According to Google, the Pixel 8 Pro gives you “AI in your hand”, packaged up in a flagship smartphone that has a tight focus on the goals it wants to achieve. Given that, why has Google made the problematic decision to spend resources on adding a thermometer?
I ask because the Pixel team has been focused on bringing Google’s vision of a smartphone to market. While the original Nexus devices were more about providing a reference model for developers to address a “vanilla Android” experience, the Pixel devices have been about demonstrating excellence and pushing the envelope on what a smartphone can do.
During last week’s “Made By Google” launch event, Rick Osterloh and his team reiterated time and time again that the Pixel 8 and Pixel 8 Pro represented smartphones that put Artificial Intelligence to the foreground and would integrate AI into someone’s daily life.
You can see that throughout the package. Cutting-edge photo editing tools have been reduced to little more than circling the object you want removed. tell us how much blurring you want removed, and a CSI-inspired “Zoom And Enhance” will be available before the end of the year.

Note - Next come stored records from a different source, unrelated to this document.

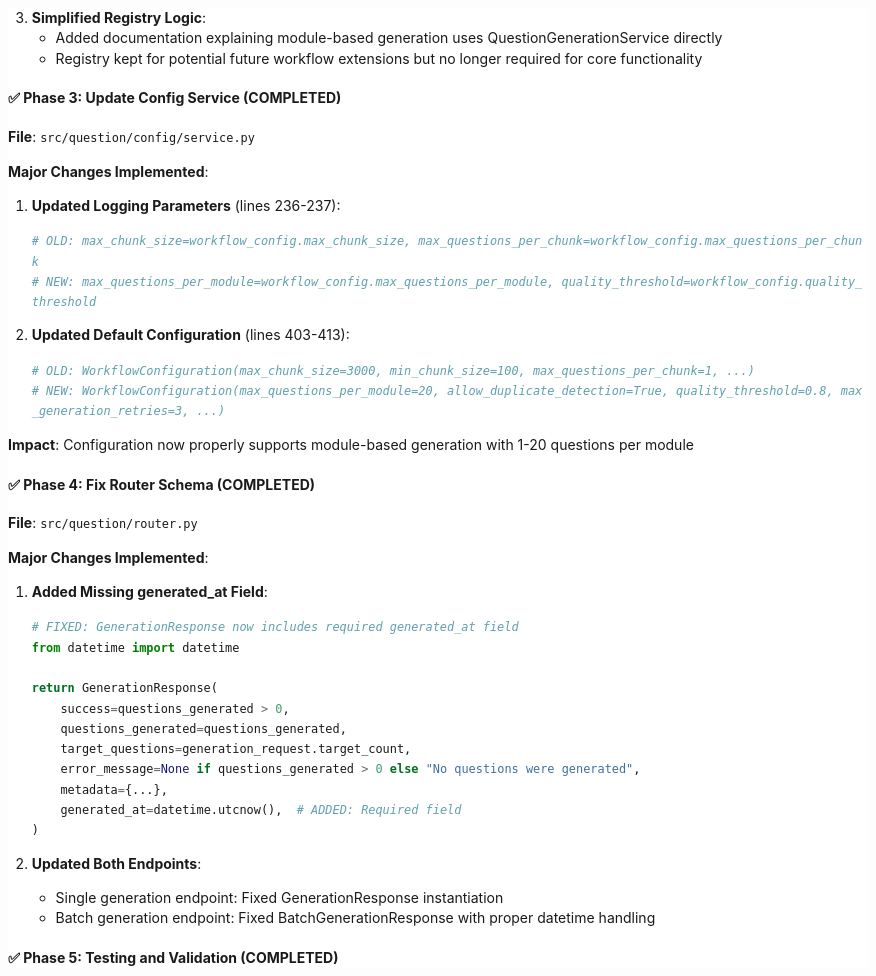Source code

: 3. **Simplified Registry Logic**:
   - Added documentation explaining module-based generation uses QuestionGenerationService directly
   - Registry kept for potential future workflow extensions but no longer required for core functionality

#### ✅ Phase 3: Update Config Service (COMPLETED)

**File**: `src/question/config/service.py`

**Major Changes Implemented**:

1. **Updated Logging Parameters** (lines 236-237):

   ```python
   # OLD: max_chunk_size=workflow_config.max_chunk_size, max_questions_per_chunk=workflow_config.max_questions_per_chunk
   # NEW: max_questions_per_module=workflow_config.max_questions_per_module, quality_threshold=workflow_config.quality_threshold
   ```

2. **Updated Default Configuration** (lines 403-413):
   ```python
   # OLD: WorkflowConfiguration(max_chunk_size=3000, min_chunk_size=100, max_questions_per_chunk=1, ...)
   # NEW: WorkflowConfiguration(max_questions_per_module=20, allow_duplicate_detection=True, quality_threshold=0.8, max_generation_retries=3, ...)
   ```

**Impact**: Configuration now properly supports module-based generation with 1-20 questions per module

#### ✅ Phase 4: Fix Router Schema (COMPLETED)

**File**: `src/question/router.py`

**Major Changes Implemented**:

1. **Added Missing generated_at Field**:

   ```python
   # FIXED: GenerationResponse now includes required generated_at field
   from datetime import datetime

   return GenerationResponse(
       success=questions_generated > 0,
       questions_generated=questions_generated,
       target_questions=generation_request.target_count,
       error_message=None if questions_generated > 0 else "No questions were generated",
       metadata={...},
       generated_at=datetime.utcnow(),  # ADDED: Required field
   )
   ```

2. **Updated Both Endpoints**:
   - Single generation endpoint: Fixed GenerationResponse instantiation
   - Batch generation endpoint: Fixed BatchGenerationResponse with proper datetime handling

#### ✅ Phase 5: Testing and Validation (COMPLETED)
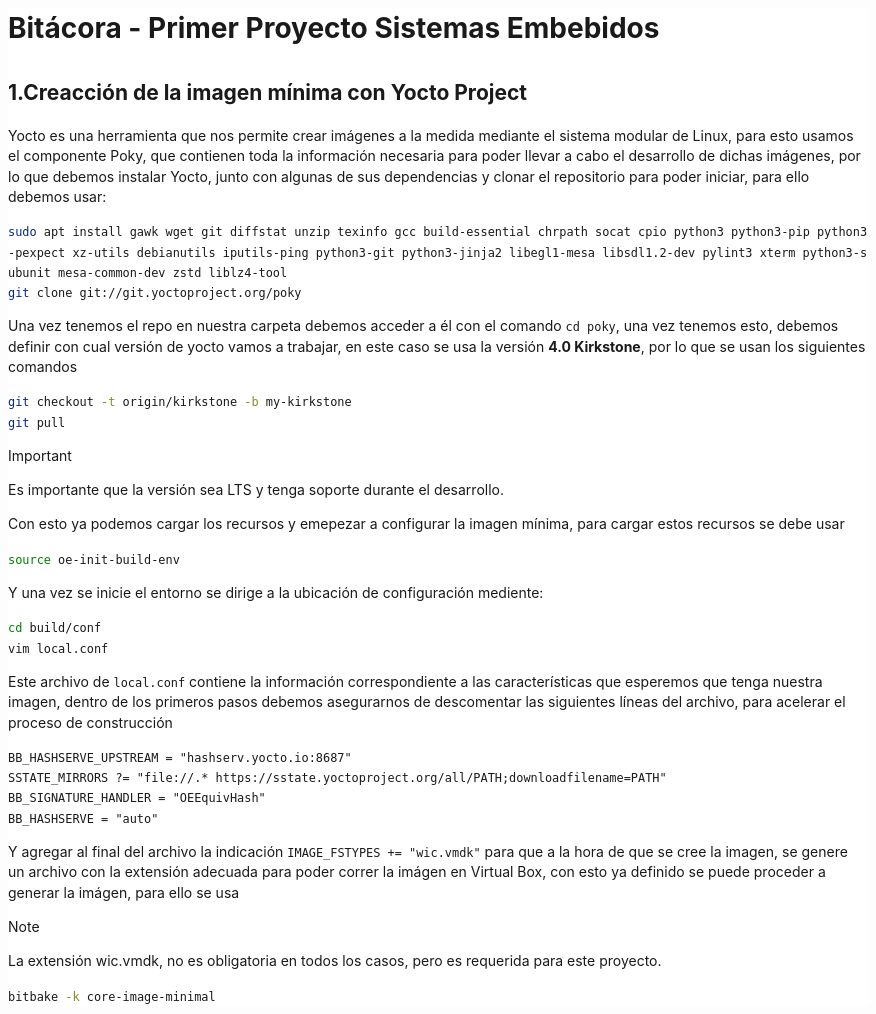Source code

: # Bitácora - Primer Proyecto Sistemas Embebidos
## 1.Creacción de la imagen mínima con Yocto Project
Yocto es una herramienta que nos permite crear imágenes a la medida mediante el sistema modular de Linux, para esto usamos el componente Poky, que contienen toda la información necesaria para poder llevar a cabo el desarrollo de dichas imágenes, por lo que debemos instalar Yocto, junto con algunas de sus dependencias y clonar el repositorio para poder iniciar, para ello debemos usar: 
```bash
sudo apt install gawk wget git diffstat unzip texinfo gcc build-essential chrpath socat cpio python3 python3-pip python3-pexpect xz-utils debianutils iputils-ping python3-git python3-jinja2 libegl1-mesa libsdl1.2-dev pylint3 xterm python3-subunit mesa-common-dev zstd liblz4-tool
git clone git://git.yoctoproject.org/poky
```
Una vez tenemos el repo en nuestra carpeta debemos acceder a él con el comando `cd poky`, una vez tenemos esto, debemos definir con cual versión de yocto vamos a trabajar, en este caso se usa la versión **4.0 Kirkstone**, por lo que se usan los siguientes comandos
```bash
git checkout -t origin/kirkstone -b my-kirkstone
git pull
```
> [!IMPORTANT]
> Es importante que la versión sea LTS y tenga soporte durante el desarrollo.

Con esto ya podemos cargar los recursos y emepezar a configurar la imagen mínima, para cargar estos recursos se debe usar
```bash
source oe-init-build-env
```

Y una vez se inicie el entorno se dirige a la ubicación de configuración mediente:

```bash
cd build/conf
vim local.conf
```

Este archivo de `local.conf` contiene la información correspondiente a las características que esperemos que tenga nuestra imagen, dentro de los primeros pasos debemos asegurarnos de descomentar las siguientes líneas del archivo, para acelerar el proceso de construcción

```vim
BB_HASHSERVE_UPSTREAM = "hashserv.yocto.io:8687"
SSTATE_MIRRORS ?= "file://.* https://sstate.yoctoproject.org/all/PATH;downloadfilename=PATH"
BB_SIGNATURE_HANDLER = "OEEquivHash"
BB_HASHSERVE = "auto"
```
Y agregar al final del archivo la indicación `IMAGE_FSTYPES += "wic.vmdk"` para que a la hora de que se cree la imagen, se genere un archivo con la extensión adecuada para poder correr la imágen en Virtual Box, con esto ya definido se puede proceder a generar la imágen, para ello se usa 

> [!NOTE]
> La extensión wic.vmdk, no es obligatoria en todos los casos, pero es requerida para este proyecto.

```bash
bitbake -k core-image-minimal
```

Elsewhere in the software, you have AI helping improve the transcription service in the Sound Recorder app, correcting grammar in short messages and texts, faster language translation services, and using the Google Bard project to create your own AI assistant.
And at the very heart of the hardware, you have the Tensor G3 chipset. Eschewing the popular Qualcomm Snapdragon system-on-chip options, Google designed its chipset to accommodate its future vision; the AI-infused vision is made easier to implement because of the design decisions in the Tensor G3.
Everything pulls in the same direction.
Except for the thermometer sensor. Why is that even here? It’s not something that is a vital part of Google’s AI strategy; it’s not a sensor that has been in high demand on other handsets; in fact, you’d have to make some pretty specific searches to find another phone on sale in the High Street with a similar sensor.
The implementation is weak. It’s a standalone app that offers a single function – measure an object’s temperature. In practice, it is erratic, with the temperature readout apparently dependent on distance from the thing. Which distance is reliable? Is it the same for different materials? Can I tell the difference between cast iron, matte metal, and shiny metal? And shouldn’t surface temperature be the same no matter the material?
The obvious, and perhaps the only use that makes sense in situ, is taking your body’s temperature. Yet, to do that in the US, Google needs the Pixel 8 Pro to be registered as a medical device (and that suggests each territory may need legal clearance to be a medical device). Given that the Pixel 8 Pro’s design was likely locked in around 2020 and 2021, spotting a rise in body temperature was uppermost in people’s minds.
Even if that lines up, clearance is given, and you can start taking your temperature, the question of “why” remains. This addition has come out of relatively nowhere.
Until the Pixel 8 Pro, Google has shown discipline to avoid similar diversions in the spec sheet. When you have software and hardware all pulling in a single direction, spending time and resources on what feels little more than a toy attached to your $1000 vision of the future is a visible problem.
If Google truly believed that every phone in the world should have a thermometer, then it would have been implemented long before now. So why is it here?